WHAT 400 KG MEANS
A weapon needs roughly 25 kg of uranium enriched to ~90% (weapons-grade). 400 kg of low-enriched material is the feedstock, not the bomb — but at 60% enrichment, the same mass yields enough fissile core for multiple devices once spun a final time.
THE JCPOA BENCHMARK
The 2015 deal capped Iran at 300 kg of uranium enriched to 3.67% — civilian reactor grade. After the US withdrew in 2018, Iran progressively breached every limit; by 2024 the IAEA reported stockpiles above 6,000 kg and enrichment up to 60%, a short technical step from weapons-grade.
WHY ONE FACILITY
Iran's program is distributed across at least four sites: Natanz (main enrichment), Fordow (buried under a mountain near Qom), Isfahan (conversion), and Arak (heavy water). Consolidating to one site collapses the redundancy that made the program strike-resistant — and makes any future inspection regime far cheaper to verify.
THE FROZEN ASSETS
Roughly $100bn in Iranian assets sit blocked across South Korean, Japanese, Iraqi, and European accounts — mostly oil-export proceeds Iran could not repatriate under US sanctions. A 25% release cap means Tehran sees ~$25bn against demands for the full balance plus war reparations.
THE BREAKOUT CONCEPT
"Breakout time" is how long Iran would need — from a given stockpile and centrifuge baseline — to produce enough weapons-grade uranium for one device. JCPOA was designed to keep breakout above 12 months. Post-withdrawal estimates collapsed it to weeks.
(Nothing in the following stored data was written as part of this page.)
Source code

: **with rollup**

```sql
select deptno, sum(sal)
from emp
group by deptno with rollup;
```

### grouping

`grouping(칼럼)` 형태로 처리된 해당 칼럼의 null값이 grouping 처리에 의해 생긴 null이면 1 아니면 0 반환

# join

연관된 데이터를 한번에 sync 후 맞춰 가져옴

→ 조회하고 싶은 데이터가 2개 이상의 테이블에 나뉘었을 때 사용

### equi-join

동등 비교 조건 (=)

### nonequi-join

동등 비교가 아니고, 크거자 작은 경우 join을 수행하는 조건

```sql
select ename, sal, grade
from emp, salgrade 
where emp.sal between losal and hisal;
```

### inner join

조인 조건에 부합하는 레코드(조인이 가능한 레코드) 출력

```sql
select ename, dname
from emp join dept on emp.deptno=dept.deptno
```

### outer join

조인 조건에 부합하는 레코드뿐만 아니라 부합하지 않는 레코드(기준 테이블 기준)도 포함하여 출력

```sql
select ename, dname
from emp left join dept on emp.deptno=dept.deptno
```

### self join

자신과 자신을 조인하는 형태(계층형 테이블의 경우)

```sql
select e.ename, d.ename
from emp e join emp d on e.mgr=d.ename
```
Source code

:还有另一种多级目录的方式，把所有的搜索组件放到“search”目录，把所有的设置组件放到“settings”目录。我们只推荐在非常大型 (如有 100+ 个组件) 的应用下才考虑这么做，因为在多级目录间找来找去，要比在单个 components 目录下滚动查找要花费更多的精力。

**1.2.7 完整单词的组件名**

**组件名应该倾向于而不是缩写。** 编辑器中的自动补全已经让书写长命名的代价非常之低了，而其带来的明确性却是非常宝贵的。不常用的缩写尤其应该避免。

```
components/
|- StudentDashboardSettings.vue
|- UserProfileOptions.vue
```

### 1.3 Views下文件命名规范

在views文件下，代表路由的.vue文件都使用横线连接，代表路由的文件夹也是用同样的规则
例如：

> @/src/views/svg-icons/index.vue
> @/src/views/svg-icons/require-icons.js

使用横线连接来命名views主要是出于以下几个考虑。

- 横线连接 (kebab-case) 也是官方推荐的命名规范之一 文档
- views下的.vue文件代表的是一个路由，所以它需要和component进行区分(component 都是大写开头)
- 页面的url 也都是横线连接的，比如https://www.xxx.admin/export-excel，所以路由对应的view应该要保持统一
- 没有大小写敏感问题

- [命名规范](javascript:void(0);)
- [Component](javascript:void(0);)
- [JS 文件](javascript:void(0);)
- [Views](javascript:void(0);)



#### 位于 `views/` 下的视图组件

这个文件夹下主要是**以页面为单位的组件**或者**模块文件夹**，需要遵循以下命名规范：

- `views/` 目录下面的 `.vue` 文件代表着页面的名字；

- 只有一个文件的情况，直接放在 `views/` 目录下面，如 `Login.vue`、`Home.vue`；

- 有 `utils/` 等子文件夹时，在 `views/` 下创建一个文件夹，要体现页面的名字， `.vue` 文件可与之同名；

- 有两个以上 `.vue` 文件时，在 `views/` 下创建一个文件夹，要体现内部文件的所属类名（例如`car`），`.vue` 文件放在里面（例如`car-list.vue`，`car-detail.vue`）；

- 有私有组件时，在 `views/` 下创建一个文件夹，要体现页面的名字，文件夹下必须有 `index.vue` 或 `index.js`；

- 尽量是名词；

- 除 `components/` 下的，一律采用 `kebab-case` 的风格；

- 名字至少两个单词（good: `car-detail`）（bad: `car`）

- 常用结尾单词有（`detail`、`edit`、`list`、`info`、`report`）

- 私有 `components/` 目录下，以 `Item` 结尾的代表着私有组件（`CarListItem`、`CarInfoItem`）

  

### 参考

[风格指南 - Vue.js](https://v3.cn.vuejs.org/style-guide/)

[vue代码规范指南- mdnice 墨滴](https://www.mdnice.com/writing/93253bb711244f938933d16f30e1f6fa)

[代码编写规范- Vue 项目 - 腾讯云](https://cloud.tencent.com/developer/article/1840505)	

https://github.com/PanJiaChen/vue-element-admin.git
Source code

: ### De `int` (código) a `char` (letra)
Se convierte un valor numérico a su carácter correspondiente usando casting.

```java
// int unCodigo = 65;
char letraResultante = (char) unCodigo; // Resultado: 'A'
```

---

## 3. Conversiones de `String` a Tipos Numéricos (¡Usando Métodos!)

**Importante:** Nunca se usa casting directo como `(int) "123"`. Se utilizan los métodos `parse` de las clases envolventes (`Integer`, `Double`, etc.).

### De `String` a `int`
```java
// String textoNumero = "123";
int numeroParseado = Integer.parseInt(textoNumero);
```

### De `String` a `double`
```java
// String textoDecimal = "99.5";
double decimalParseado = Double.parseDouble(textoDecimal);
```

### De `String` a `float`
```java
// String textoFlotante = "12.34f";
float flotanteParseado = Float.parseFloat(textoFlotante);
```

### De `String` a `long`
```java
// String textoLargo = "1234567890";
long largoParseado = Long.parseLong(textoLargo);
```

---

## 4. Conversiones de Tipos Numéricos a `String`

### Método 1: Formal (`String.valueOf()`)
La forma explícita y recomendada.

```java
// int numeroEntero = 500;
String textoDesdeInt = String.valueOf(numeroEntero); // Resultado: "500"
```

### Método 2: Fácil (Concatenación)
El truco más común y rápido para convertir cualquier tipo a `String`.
Every kilogram and every centrifuge in the talks maps to days on this clock.
WHY COMPENSATION IS A DEAL-BREAKER
Accepting compensation for the February strikes would mean the US conceding the strikes were illegal — a precedent Washington has refused since the 1988 Vincennes downing of Iran Air 655. Iran sued at the ICJ then and won a partial settlement, but the US has never paid wartime reparations to a state it considers adversarial.